Reputation: 182772
In the book 'C++ In A Nutshell', there is the following example code
std::vector<int> data
...
std::erase(std::remove(data.begin(), data.end(), 42),
data.end());
I thought that 'erase' was a member function, so shouldn't that be 'data.erase' rather than 'std::erase'? Is there some way the c++ compiler can tell what member you wanted to call a member function on, or did the book omit any documentation of an erase template function, or is the example wrong?
Upvotes: 2
Views: 2032
Reputation: 984
There is an algorithm called std::remove. And calling erase on the data structure. remove moves all the elements to be erased to the end of the iterator range and returns the first element to be removed. Returns end() if the element could not be found.
So then you call erase on range starting with the return value of std::remove and the end of the data structure.
See: http://www.sgi.com/tech/stl/remove.html
Note that remove won't work with ordered datastructures, as the elements can't be rearranged.
remove is linear, and so would be removing a vector from up to the end. As it wouldn't need to bubble up the elements after the elements to be removed.
std::vector<int> data
...
data.erase(std::remove(data.begin(), data.end(), 42), data.end())
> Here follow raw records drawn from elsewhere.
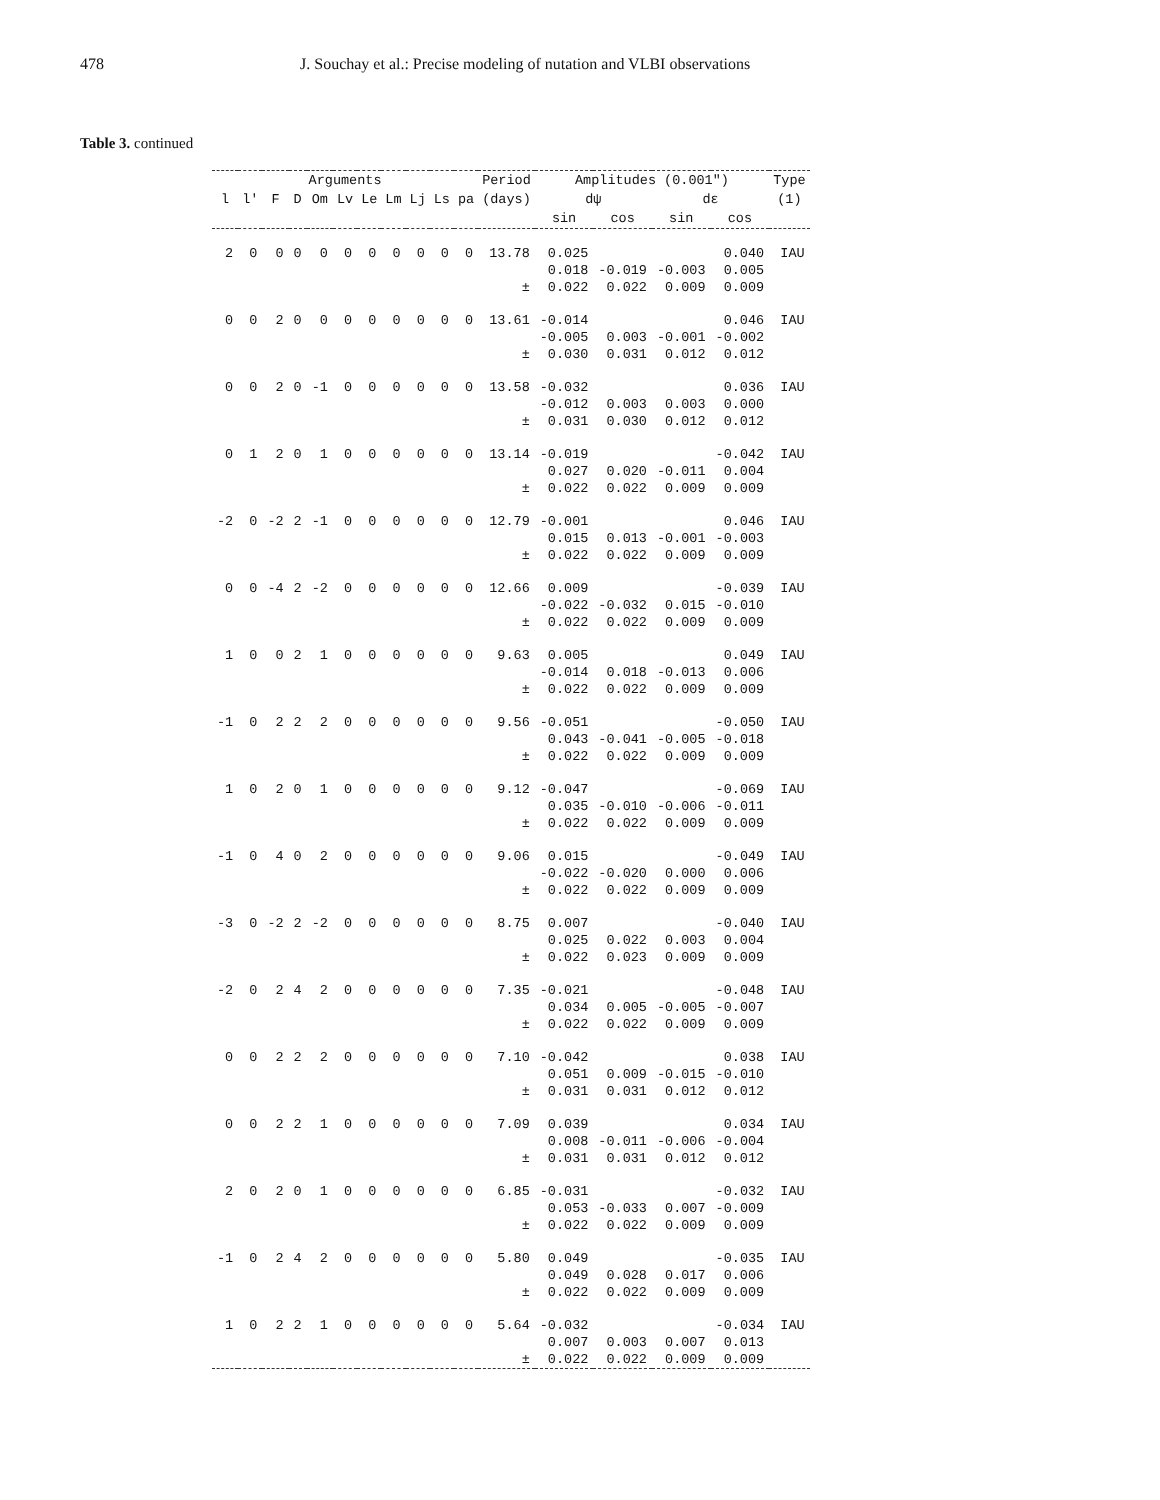478 J. Souchay et al.: Precise modeling of nutation and VLBI observations
Table 3. continued
| Arguments | | | | | | | | | | | Period | Amplitudes (0.001") | | | | Type |
| --- | --- | --- | --- | --- | --- | --- | --- | --- | --- | --- | --- | --- | --- | --- | --- | --- |
| l | l' | F | D | Om | Lv | Le | Lm | Lj | Ls | pa | (days) | dψ | | dε | | (1) |
| | | | | | | | | | | | | sin | cos | sin | cos | |
| 2 | 0 | 0 | 0 | 0 | 0 | 0 | 0 | 0 | 0 | 0 | 13.78 | 0.025 | | | 0.040 | IAU |
| | | | | | | | | | | | | 0.018 | -0.019 | -0.003 | 0.005 | |
| ± | | | | | | | | | | | | 0.022 | 0.022 | 0.009 | 0.009 | |
| 0 | 0 | 2 | 0 | 0 | 0 | 0 | 0 | 0 | 0 | 0 | 13.61 | -0.014 | | | 0.046 | IAU |
| | | | | | | | | | | | | -0.005 | 0.003 | -0.001 | -0.002 | |
| ± | | | | | | | | | | | | 0.030 | 0.031 | 0.012 | 0.012 | |
| 0 | 0 | 2 | 0 | -1 | 0 | 0 | 0 | 0 | 0 | 0 | 13.58 | -0.032 | | | 0.036 | IAU |
| | | | | | | | | | | | | -0.012 | 0.003 | 0.003 | 0.000 | |
| ± | | | | | | | | | | | | 0.031 | 0.030 | 0.012 | 0.012 | |
| 0 | 1 | 2 | 0 | 1 | 0 | 0 | 0 | 0 | 0 | 0 | 13.14 | -0.019 | | | -0.042 | IAU |
| | | | | | | | | | | | | 0.027 | 0.020 | -0.011 | 0.004 | |
| ± | | | | | | | | | | | | 0.022 | 0.022 | 0.009 | 0.009 | |
| -2 | 0 | -2 | 2 | -1 | 0 | 0 | 0 | 0 | 0 | 0 | 12.79 | -0.001 | | | 0.046 | IAU |
| | | | | | | | | | | | | 0.015 | 0.013 | -0.001 | -0.003 | |
| ± | | | | | | | | | | | | 0.022 | 0.022 | 0.009 | 0.009 | |
| 0 | 0 | -4 | 2 | -2 | 0 | 0 | 0 | 0 | 0 | 0 | 12.66 | 0.009 | | | -0.039 | IAU |
| | | | | | | | | | | | | -0.022 | -0.032 | 0.015 | -0.010 | |
| ± | | | | | | | | | | | | 0.022 | 0.022 | 0.009 | 0.009 | |
| 1 | 0 | 0 | 2 | 1 | 0 | 0 | 0 | 0 | 0 | 0 | 9.63 | 0.005 | | | 0.049 | IAU |
| | | | | | | | | | | | | -0.014 | 0.018 | -0.013 | 0.006 | |
| ± | | | | | | | | | | | | 0.022 | 0.022 | 0.009 | 0.009 | |
| -1 | 0 | 2 | 2 | 2 | 0 | 0 | 0 | 0 | 0 | 0 | 9.56 | -0.051 | | | -0.050 | IAU |
| | | | | | | | | | | | | 0.043 | -0.041 | -0.005 | -0.018 | |
| ± | | | | | | | | | | | | 0.022 | 0.022 | 0.009 | 0.009 | |
| 1 | 0 | 2 | 0 | 1 | 0 | 0 | 0 | 0 | 0 | 0 | 9.12 | -0.047 | | | -0.069 | IAU |
| | | | | | | | | | | | | 0.035 | -0.010 | -0.006 | -0.011 | |
| ± | | | | | | | | | | | | 0.022 | 0.022 | 0.009 | 0.009 | |
| -1 | 0 | 4 | 0 | 2 | 0 | 0 | 0 | 0 | 0 | 0 | 9.06 | 0.015 | | | -0.049 | IAU |
| | | | | | | | | | | | | -0.022 | -0.020 | 0.000 | 0.006 | |
| ± | | | | | | | | | | | | 0.022 | 0.022 | 0.009 | 0.009 | |
| -3 | 0 | -2 | 2 | -2 | 0 | 0 | 0 | 0 | 0 | 0 | 8.75 | 0.007 | | | -0.040 | IAU |
| | | | | | | | | | | | | 0.025 | 0.022 | 0.003 | 0.004 | |
| ± | | | | | | | | | | | | 0.022 | 0.023 | 0.009 | 0.009 | |
| -2 | 0 | 2 | 4 | 2 | 0 | 0 | 0 | 0 | 0 | 0 | 7.35 | -0.021 | | | -0.048 | IAU |
| | | | | | | | | | | | | 0.034 | 0.005 | -0.005 | -0.007 | |
| ± | | | | | | | | | | | | 0.022 | 0.022 | 0.009 | 0.009 | |
| 0 | 0 | 2 | 2 | 2 | 0 | 0 | 0 | 0 | 0 | 0 | 7.10 | -0.042 | | | 0.038 | IAU |
| | | | | | | | | | | | | 0.051 | 0.009 | -0.015 | -0.010 | |
| ± | | | | | | | | | | | | 0.031 | 0.031 | 0.012 | 0.012 | |
| 0 | 0 | 2 | 2 | 1 | 0 | 0 | 0 | 0 | 0 | 0 | 7.09 | 0.039 | | | 0.034 | IAU |
| | | | | | | | | | | | | 0.008 | -0.011 | -0.006 | -0.004 | |
| ± | | | | | | | | | | | | 0.031 | 0.031 | 0.012 | 0.012 | |
| 2 | 0 | 2 | 0 | 1 | 0 | 0 | 0 | 0 | 0 | 0 | 6.85 | -0.031 | | | -0.032 | IAU |
| | | | | | | | | | | | | 0.053 | -0.033 | 0.007 | -0.009 | |
| ± | | | | | | | | | | | | 0.022 | 0.022 | 0.009 | 0.009 | |
| -1 | 0 | 2 | 4 | 2 | 0 | 0 | 0 | 0 | 0 | 0 | 5.80 | 0.049 | | | -0.035 | IAU |
| | | | | | | | | | | | | 0.049 | 0.028 | 0.017 | 0.006 | |
| ± | | | | | | | | | | | | 0.022 | 0.022 | 0.009 | 0.009 | |
| 1 | 0 | 2 | 2 | 1 | 0 | 0 | 0 | 0 | 0 | 0 | 5.64 | -0.032 | | | -0.034 | IAU |
| | | | | | | | | | | | | 0.007 | 0.003 | 0.007 | 0.013 | |
| ± | | | | | | | | | | | | 0.022 | 0.022 | 0.009 | 0.009 | |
compared to something like this which is O(N**2)
std::vector<int> data
...
for ( i = data.begin(), i != data.end(); ++i ) {
if ( *i == 42 ) data.erase( i ) ;
}
Upvotes: 0
Reputation: 16096
You observation is correct. 'Erase' should be a member function. Only a member function on a container can change the memory size of that container.
Upvotes: 3
Reputation: 26975
There is no std::erase
. std::map::erase
, std::list::erase
exists. But no std::erase
exists.
Look this question about phantom std::erase.
Upvotes: 7
Reputation: 490088
Yes, erase is a member function, so it should be data.erase()
instead of std::erase()
.
Upvotes: 3
Reputation: 101565
erase
is a member function. The sample provided is incorrect.